Winick falls into the trap of telling his story of a newly exposed metahuman Muslim-American the way we want to hear it, or at least, the way we expect to hear it.  This means the use of a lot of stereotypes—interestingly enough, less with regards to Quraci Rayhan Mazin, weather wizard, and more with his US federal captors.  Suspicion against the government has never been greater, so it’s quite the rage to portray any gov official as ruthless, controlling, corrupt, or all the above.

Just look at the unfair detainment and treatment of Rayhan (no lawyer, no outside access, etc.).  To his credit, Winick does set up a fairly sticky situation which would sensibly result in some woeful misunderstanding, especially on the crest of such primal emotions.  And he does allow Rayhan’s interrogator just a smidgeon of humanity, but his apparent total lack of sympathy or open-mindedness still leans on the military caricature side.

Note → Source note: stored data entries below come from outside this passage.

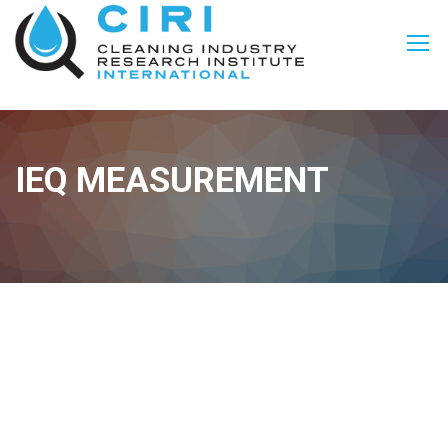
IEQ MEASUREMENT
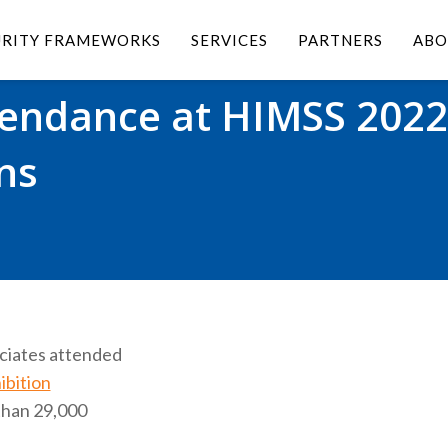
URITY FRAMEWORKS
SERVICES
PARTNERS
ABO
tendance at HIMSS 2022
ns
ociates attended
bition
than 29,000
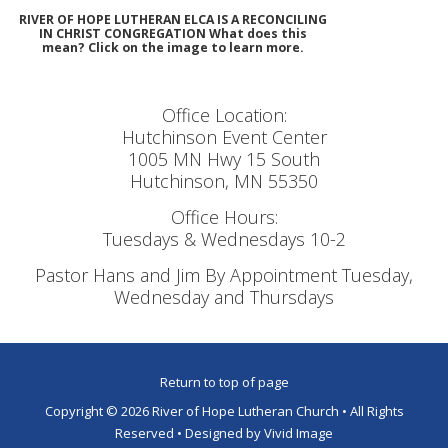
RIVER OF HOPE LUTHERAN ELCA IS A RECONCILING
IN CHRIST CONGREGATION What does this
mean? Click on the image to learn more.
Office Location:
Hutchinson Event Center
1005 MN Hwy 15 South
Hutchinson, MN 55350
Office Hours:
Tuesdays & Wednesdays 10-2
Pastor Hans and Jim By Appointment Tuesday,
Wednesday and Thursdays
Return to top of page
Copyright © 2026 River of Hope Lutheran Church • All Rights
Reserved • Designed by
Vivid Image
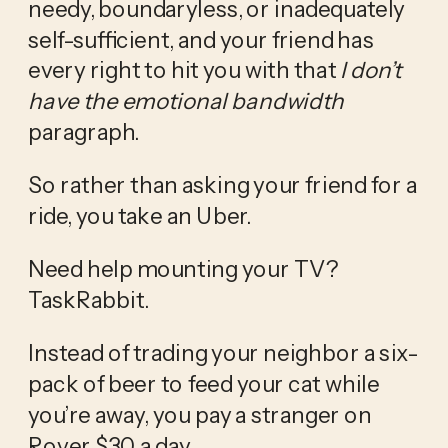
needy, boundaryless, or inadequately 
self-sufficient, and your friend has 
every right to hit you with that 
I don’t 
have the emotional bandwidth 
paragraph. 
So rather than asking your friend for a 
ride, you take an Uber.
Need help mounting your TV? 
TaskRabbit.  
Instead of trading your neighbor a six-
pack of beer to feed your cat while 
you’re away, you pay a stranger on 
Rover $30 a day. 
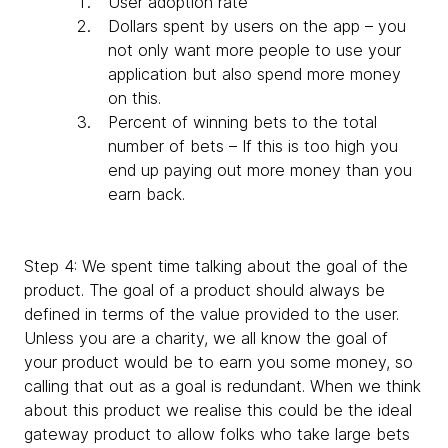
User adoption rate
Dollars spent by users on the app – you
not only want more people to use your
application but also spend more money
on this.
Percent of winning bets to the total
number of bets – If this is too high you
end up paying out more money than you
earn back.
Step 4: We spent time talking about the goal of the
product. The goal of a product should always be
defined in terms of the value provided to the user.
Unless you are a charity, we all know the goal of
your product would be to earn you some money, so
calling that out as a goal is redundant. When we think
about this product we realise this could be the ideal
gateway product to allow folks who take large bets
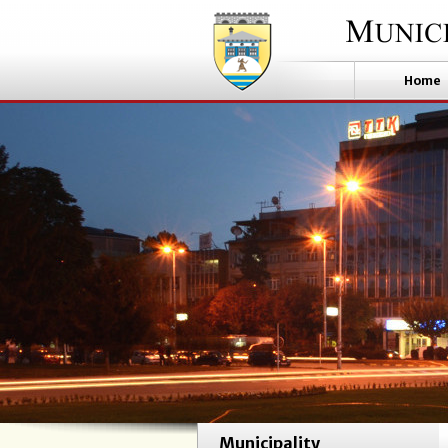
Home
Municipality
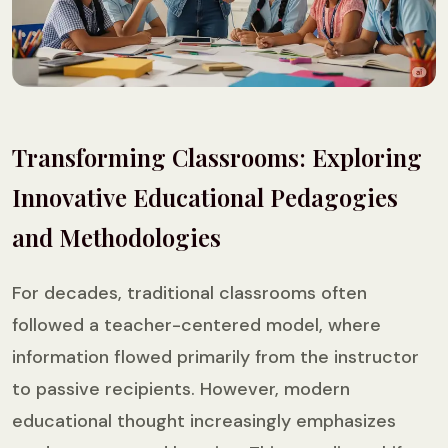
Transforming Classrooms: Exploring
Innovative Educational Pedagogies
and Methodologies
For decades, traditional classrooms often
followed a teacher-centered model, where
information flowed primarily from the instructor
to passive recipients. However, modern
educational thought increasingly emphasizes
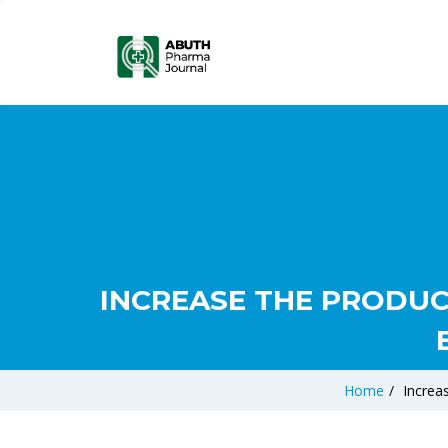
INCREASE THE PRODUC
Home
/
Increa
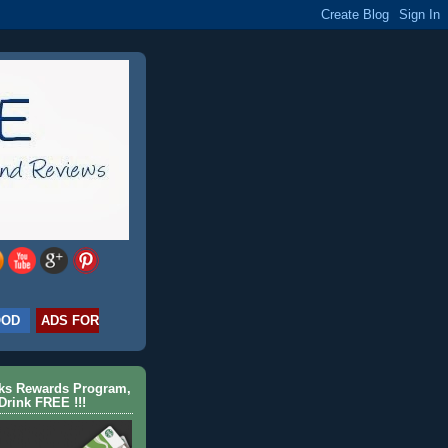
OOD
ADS FOR
cks Rewards Program,
Drink FREE !!!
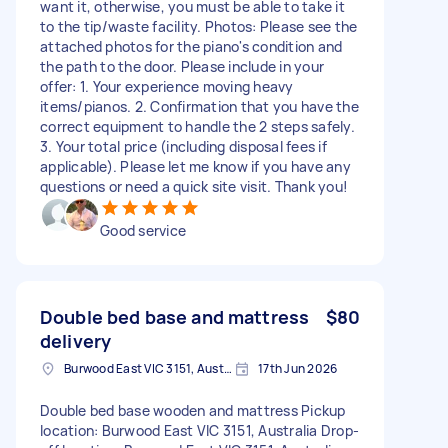
want it, otherwise, you must be able to take it
to the tip/waste facility. Photos: Please see the
attached photos for the piano's condition and
the path to the door. Please include in your
offer: 1. Your experience moving heavy
items/pianos. 2. Confirmation that you have the
correct equipment to handle the 2 steps safely.
3. Your total price (including disposal fees if
applicable). Please let me know if you have any
questions or need a quick site visit. Thank you!
Good service
Double bed base and mattress
$80
delivery
Burwood East VIC 3151, Australia
17th Jun 2026
Double bed base wooden and mattress Pickup
location: Burwood East VIC 3151, Australia Drop-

But in pursuing his agenda of demonizing the military and (figuratively) martyring Rayhan, Winick creates and ignores a significant point: Power Girl and Batman’s presence at the scene of the “crime.”  It stands to reason they would never simply let a brand-new metahuman villain of such power be taken into government custody, no questions asked, without confronting or researching him themselves (Bruce especially wouldn’t let that pass).  Most likely, Winick will play this out to wrap up this arc with a suitably just ending, but it’s still a major plot hole.